▶ [Page extract]:
☆ ☆ ☆ ☆
Exporting a Run Workspace

The diff in a run directory shows what the agent under test changed, but sometimes you want the agent's full workspace as it stood at the end of the run — to run a dev server, explore the codebase the agent produced, debug an unexpected score, or build a dataset of agent-generated code.

Exporting is two distinct steps:

  1. Capture the workspace into the run directory with bn run --export-workspace.
  2. Extract it onto your machine with bn runs export <run-id>.

Step 1: Capture the workspace at run time

Pass --export-workspace when you launch a run to snapshot the final workspace into the run directory as workspace/export.tar.gz:

bn run my-experiment my-agent --export-workspace

Without the flag, the run directory still contains workspace/diff.patch (the change set), but not the full tarball.

The tarball respects .gitignore: patterns from the container's workspace are honored (including agent modifications to .gitignore and nested .gitignore files), so generated junk like node_modules, dist, and __pycache__ is excluded. When no .gitignore exists, a sensible fallback exclusion list is used.
☆ ☆ ☆ ☆
▶ [Supplied material]:

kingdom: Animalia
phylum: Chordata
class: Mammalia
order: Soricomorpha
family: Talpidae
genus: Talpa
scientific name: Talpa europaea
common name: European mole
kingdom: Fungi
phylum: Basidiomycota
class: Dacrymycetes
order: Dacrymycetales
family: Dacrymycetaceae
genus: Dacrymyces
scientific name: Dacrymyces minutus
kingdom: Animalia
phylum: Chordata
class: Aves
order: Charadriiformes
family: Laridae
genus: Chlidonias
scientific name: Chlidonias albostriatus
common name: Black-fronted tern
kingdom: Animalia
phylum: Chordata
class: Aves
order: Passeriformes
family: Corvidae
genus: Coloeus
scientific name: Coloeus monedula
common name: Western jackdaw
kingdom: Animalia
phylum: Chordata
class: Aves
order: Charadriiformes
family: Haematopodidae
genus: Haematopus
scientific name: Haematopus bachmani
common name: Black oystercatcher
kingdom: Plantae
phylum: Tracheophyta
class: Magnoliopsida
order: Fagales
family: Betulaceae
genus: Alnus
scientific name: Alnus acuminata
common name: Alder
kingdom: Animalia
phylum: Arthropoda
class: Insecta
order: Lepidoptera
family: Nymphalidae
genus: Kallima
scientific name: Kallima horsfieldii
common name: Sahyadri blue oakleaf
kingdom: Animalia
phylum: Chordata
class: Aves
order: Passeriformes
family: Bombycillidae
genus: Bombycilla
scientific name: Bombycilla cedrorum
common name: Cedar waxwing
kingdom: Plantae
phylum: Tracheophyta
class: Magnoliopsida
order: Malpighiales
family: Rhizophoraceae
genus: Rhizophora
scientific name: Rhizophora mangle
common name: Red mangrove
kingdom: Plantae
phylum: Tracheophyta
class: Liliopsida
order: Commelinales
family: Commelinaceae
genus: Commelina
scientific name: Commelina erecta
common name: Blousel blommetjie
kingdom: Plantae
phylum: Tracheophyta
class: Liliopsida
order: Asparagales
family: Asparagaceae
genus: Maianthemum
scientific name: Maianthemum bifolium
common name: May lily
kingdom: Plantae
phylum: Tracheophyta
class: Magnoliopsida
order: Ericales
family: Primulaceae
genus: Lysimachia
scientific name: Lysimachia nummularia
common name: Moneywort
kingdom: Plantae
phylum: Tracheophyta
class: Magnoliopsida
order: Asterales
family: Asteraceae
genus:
☆ ☆ ☆ ☆
▶ [Requirement A]:
In the guide on exporting a run workspace, under what path is the snapshot of the final workspace saved when a run is launched with --export-workspace?
▶ [Requirement B]:
Continue the guide on exporting a run workspace from where it stops.

▶ [Answer A]:
It is saved in the run directory as workspace/export.tar.gz.

▶ [Answer B]:
Note: Both the export tarball and the diff are only produced when the experiment declares workspace.sources. With no sources there is nothing to snapshot, so --export-workspace silently produces no export.tar.gz. See The Environment Model for how workspace.sources seeds the /workspace-source — an immutable snapshot of the initial seeded inputs — and /workspace.

For where export.tar.gz and diff.patch live in the run directory, see Run Manifest & Events.

Step 2: Extract the workspace onto your machine

bn runs export <run-id> reconstructs the workspace into a directory you can inspect:

# Extract to a temp directory (path is printed at the end)
bn runs export <run-id>

# Extract to a specific directory
bn runs export <run-id> -o ./my-output

# Extract and then run the project's package install (npm/pnpm/yarn/bun or pip/poetry/uv/…)
bn runs export <run-id> --install
FlagDescription
-o, --outputOutput directory. Defaults to a temp directory.
--installDetect the package manager and run install after extraction.

If the run was captured with --export-workspace, bn runs export simply extracts workspace/export.tar.gz. Otherwise it falls back to reconstructing the workspace from workspace/diff.patch: it copies the experiment's seeded workspace and applies the patch. Capturing the tarball up front is the most faithful option, since the diff-based fallback only reproduces files that were sourced or changed.

The output directory is cleaned before each export, so re-running bn runs export to the same -o path gives you a fresh copy.

A note on trust

A captured workspace is agent-produced data, and bn runs export writes files (and, in the diff fallback, applies a patch) on your host. Bunsen validates the archive so a crafted tarball cannot write outside the requested output directory, but you should still treat an exported workspace — and any install step it runs — as untrusted input. See the Trust Model for the full boundary.